Robust Multi-class Graph Transduction with higher order regularization

Graph transduction refers to a family of algorithms that learn from both labeled and unlabeled examples using a weighted graph and scarce label information via regularization or label propagation. A recent empirical study showed that the Robust Multi-class Graph Transduction (RMGT) algorithm achieves state-of-the-art performance on a variety of graph transduction tasks. Although RMGT achieves state-of-the-art performance and is parameter-free, this method was specifically designed for using the combinatorial Laplacian within its regularization framework.
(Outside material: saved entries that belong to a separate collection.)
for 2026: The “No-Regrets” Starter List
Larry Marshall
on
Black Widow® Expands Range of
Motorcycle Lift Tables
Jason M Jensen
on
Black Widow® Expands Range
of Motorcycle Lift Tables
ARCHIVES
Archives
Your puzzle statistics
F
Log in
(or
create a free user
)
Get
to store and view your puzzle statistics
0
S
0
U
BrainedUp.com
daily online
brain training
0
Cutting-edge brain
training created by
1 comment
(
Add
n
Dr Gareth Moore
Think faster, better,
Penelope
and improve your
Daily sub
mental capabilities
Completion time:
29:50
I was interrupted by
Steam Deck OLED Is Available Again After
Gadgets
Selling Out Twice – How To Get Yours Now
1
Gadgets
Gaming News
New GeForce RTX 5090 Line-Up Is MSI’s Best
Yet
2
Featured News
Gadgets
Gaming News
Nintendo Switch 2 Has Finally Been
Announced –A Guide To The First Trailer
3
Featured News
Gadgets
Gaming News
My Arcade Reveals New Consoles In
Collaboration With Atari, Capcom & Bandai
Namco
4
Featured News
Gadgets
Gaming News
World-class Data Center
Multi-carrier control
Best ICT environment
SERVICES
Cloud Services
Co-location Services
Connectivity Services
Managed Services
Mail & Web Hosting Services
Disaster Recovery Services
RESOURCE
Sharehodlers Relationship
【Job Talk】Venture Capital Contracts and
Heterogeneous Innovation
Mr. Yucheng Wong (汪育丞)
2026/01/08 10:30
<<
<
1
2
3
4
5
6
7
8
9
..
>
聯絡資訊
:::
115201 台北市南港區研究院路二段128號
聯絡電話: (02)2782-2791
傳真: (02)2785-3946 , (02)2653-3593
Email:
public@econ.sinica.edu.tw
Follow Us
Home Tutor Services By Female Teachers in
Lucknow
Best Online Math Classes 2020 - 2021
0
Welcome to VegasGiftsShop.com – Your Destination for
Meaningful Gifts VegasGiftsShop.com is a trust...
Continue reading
Unfortunately, the combinatorial Laplacian may not be the most appropriate graph Laplacian for all real applications and recent empirical studies showed that normalized and iterated Laplacians may be better suited than combinatorial Laplacians in general tasks. In this paper, we generalize the RMGT algorithm for any positive semidefinite matrix. Therefore, we provide a novel graph transduction method that can naturally deal with higher order regularization. In order to show the effectiveness of our method, we empirically evaluate it against five state-of-the-art graph-based semi-supervised learning algorithms with respect to graph construction and parameter selection on a number of benchmark data sets. Through a detailed experimental analysis using recently proposed empirical evaluation models, we see that our method achieved competitive performance on most data sets. In addition, our method achieved good stability with respect to the graph's parameter for most data sets and graph construction methods, which is a valuable property for real applications. However, the Laplacian's degree value may have a moderate influence in the performance of our method.